Helicopters will be able to land anywhere with DARPA’s robotic landing gear
Although, helicopter and chopper pilots have been trained to perfection to fly them, landing and the takeoff still remains the trickiest part of the job. Till now, landing in rough seas and uneven terrains was almost impossible, but looks like DARPA have come up with an innovative solution to tackle the issue. The agency suggests to change the way a vehicle lands itself. Instead of using the traditional rigid landing gear, it proposes flexible legs for the helicopter which can assist in landing safely on bumpy terrains.
DARPA recently conducted an experimental demonstration of the so called adaptive robotic landing gear system. Replacing the standard landing gear, the system inspired from insects such as grasshopper uses four articulated, joined legs to land on uneven surface with ease. As the helicopter is about to land, each leg extends and using force-sensitive contact sensors adjust to an appropriate angle for proper landing. While in flight, the legs are able to fold up next to the helicopter’s fuselage.
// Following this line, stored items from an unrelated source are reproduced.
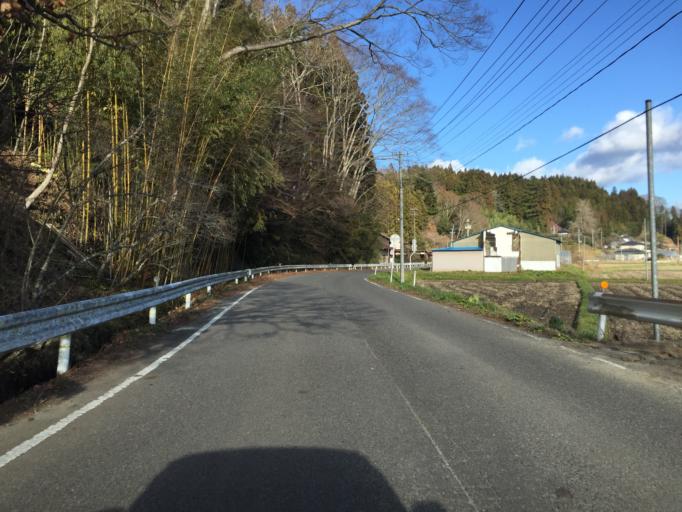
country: JP
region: Fukushima
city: Ishikawa
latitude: 37.2281
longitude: 140.6065
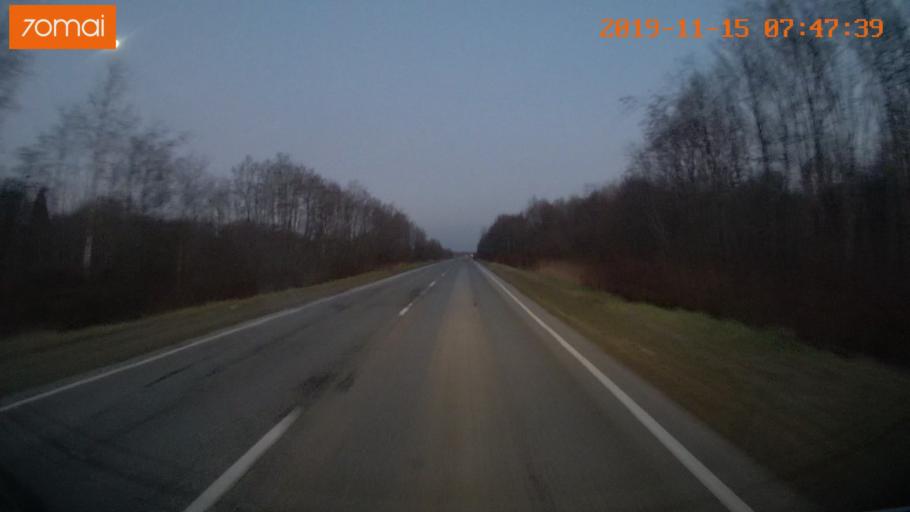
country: RU
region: Vologda
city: Sheksna
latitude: 58.8432
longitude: 38.2577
With this ability of landing on and taking off from angled, irregular and moving surfaces, the helicopters would greatly expand their effectiveness across national security missions, natural-disaster zones, ships at sea and other complex operations. Mounted on an unmanned helicopter, DARPA successfully demonstrated its landing and taking off capabilities in a test conducted near Atlanta. Helicopters equipped with the adaptive robotic landing gear will be able to land on sloping terrain of up to 20 degrees.
Developed with funding from DARPA’s Mission Adaptive Rotor (MAR) program, the robotic landing gear system is now undergoing continued development by the Georgia Institute of Technology.